Is there way in mothur to sub-sample using a upper instead of a lower limit? E.g. size=1500, would keep groups with sequence counts equal and below this size. I don’t wanna lose groups with fewer amount of sequences, so I would prefer reducing the size of the groups having more than this. There is no way of retrieving the eliminated samples from the sub.sample cmd?
No, we don’t since we think this is a really bad idea.
Yeah, obviously it’s not an optimal solution… but let’s say I’ve gotten a fairly skewed sequence distribution over samples and plates. If the expected depth is e.g. 2500 but many samples exceed this by the double or even more, but there is also a lot of samples having around 1000-1500 seqs. Wouldn’t it be almost equally bad using samples exceeding the expected depth of 2500, due to e.g. samples not amplifying well and other samples on the same plate thus ‘stealing’ more sequences? In this case, wouldn’t less be more?
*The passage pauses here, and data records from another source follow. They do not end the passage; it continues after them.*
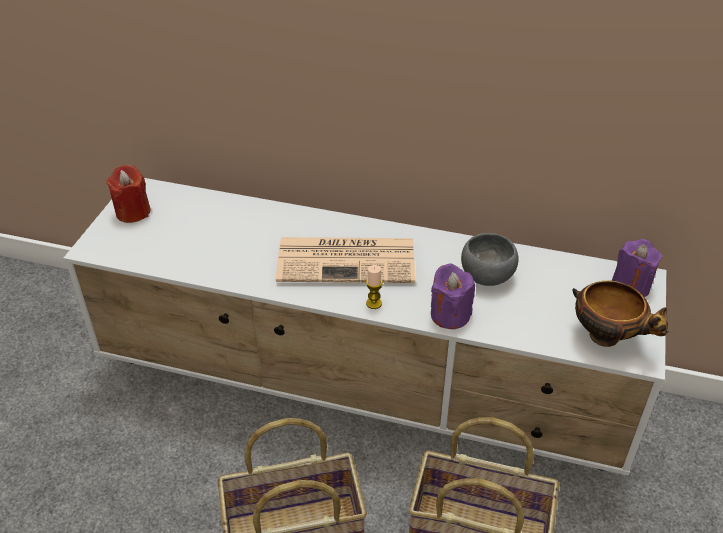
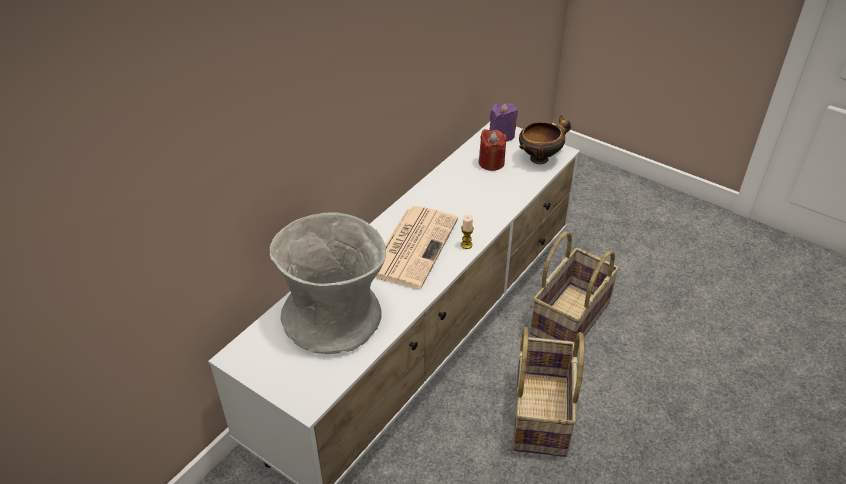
camera: 70 degrees left, 0 degrees up
(133, 212) = (271, 366): red candle -> red candle (491, 163)
(212, 232) = (334, 316): none -> grey vase
(450, 315) = (494, 213): purple candle -> none
(487, 275) = (463, 186): grey bowl -> none

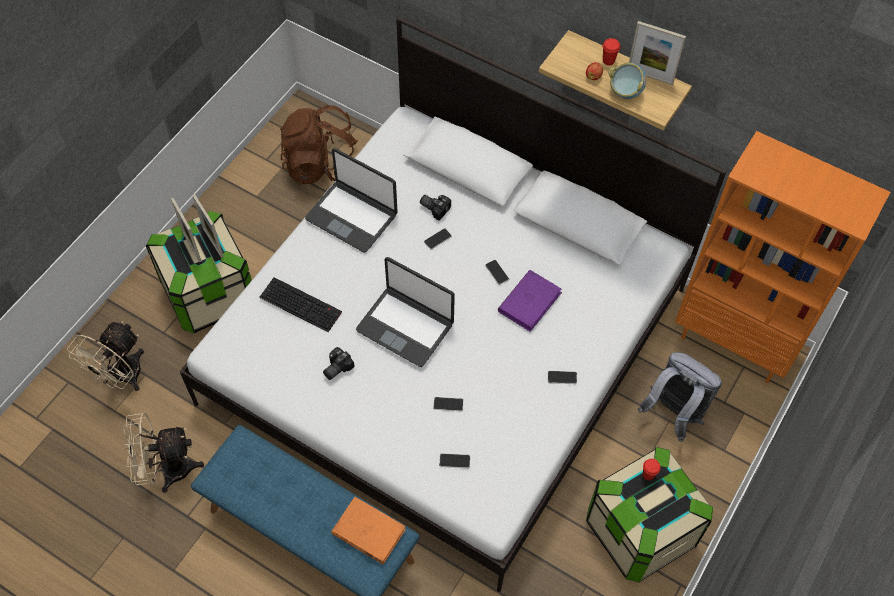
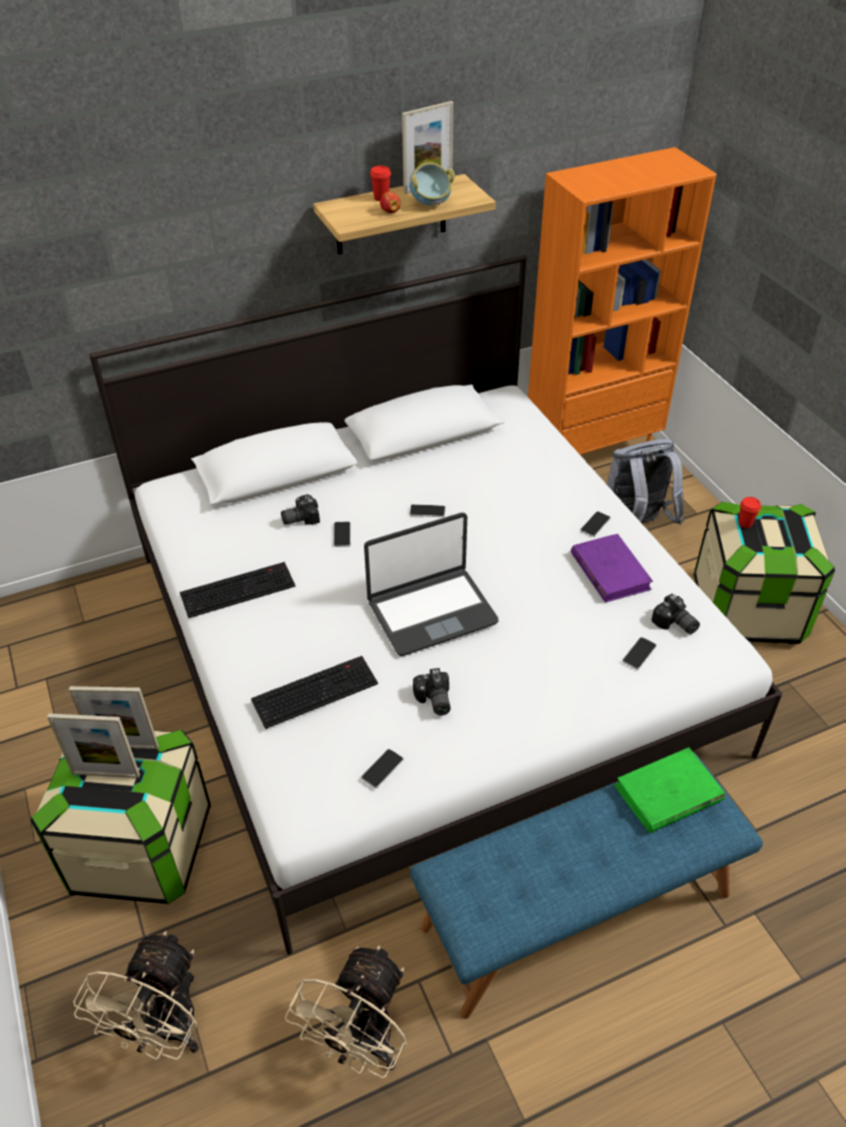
camera: 55 degrees left, 15 degrees down
(122, 377) = (164, 1032): beige fan -> beige fan turned 45 degrees clockwise
(322, 166) = (87, 640): brown backpack -> none
(352, 216) = (238, 589): laptop -> keyboard
(368, 531) = (668, 793): orange book -> green book
(448, 404) = (561, 625): phone -> phone (382, 769)
(498, 470) = (674, 624): none -> camera
(529, 302) = (485, 505): purple book -> purple book (610, 571)

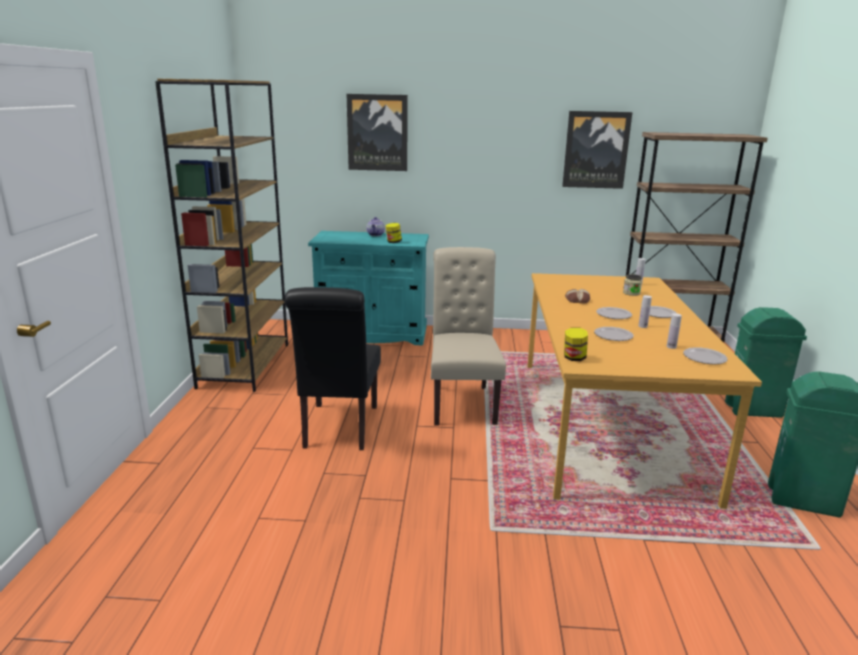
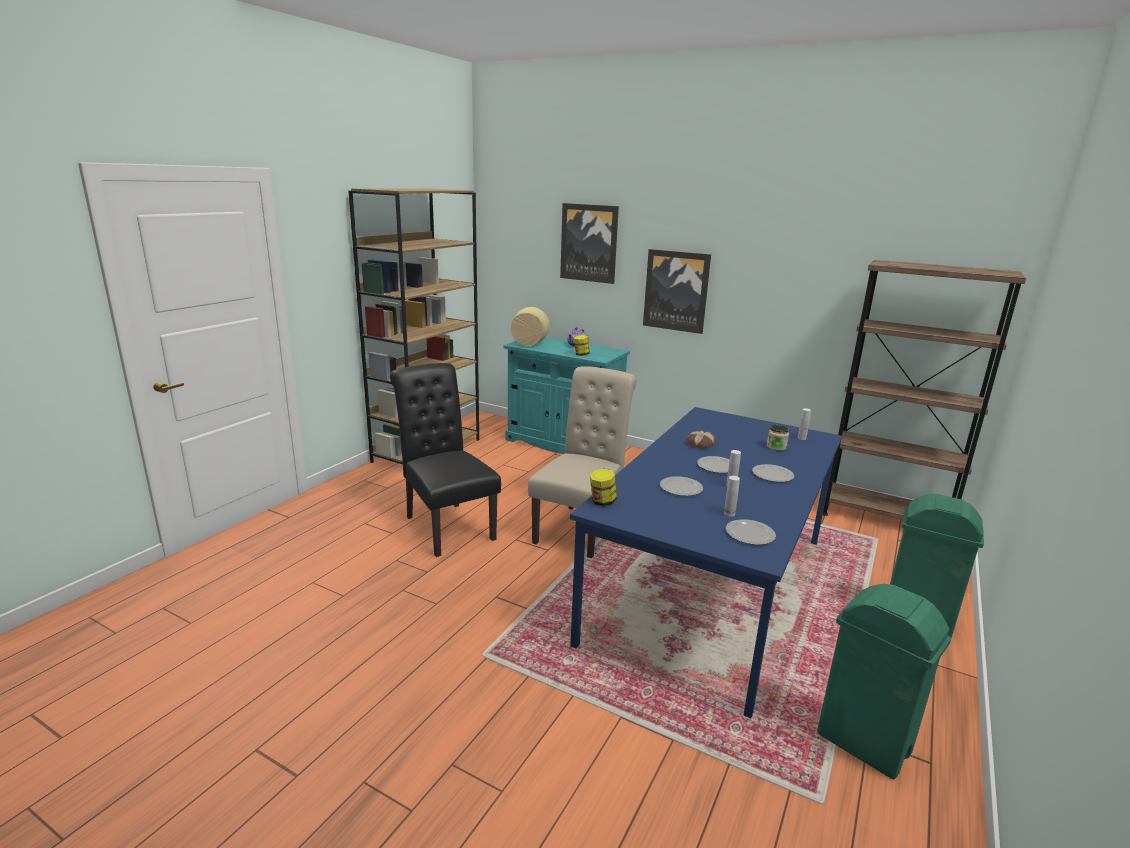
camera: 25 degrees right, 0 degrees up
(332, 238) = (530, 343): none -> vase
(339, 429) = (446, 525): black chair -> black chair turned 120 degrees clockwise
(596, 150) = (817, 277): picture -> picture (676, 291)
(605, 423) = (709, 587): orange dining table -> blue dining table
The best option is to rarefy everything to 1000 sequences otherwise you’re imputing information that doesn’t exist.
Ok thanks! Could you point me to the cmd to use? Lot’s of cmds seem to have a rarefy flag but Im not sure that’s the thing I want…
rarefaction.single will work for alpha diversity. For beta-diversity you would use dist.shared(calc=…, subsample=1000, iters=???). For things like metastats you would use sub.sample.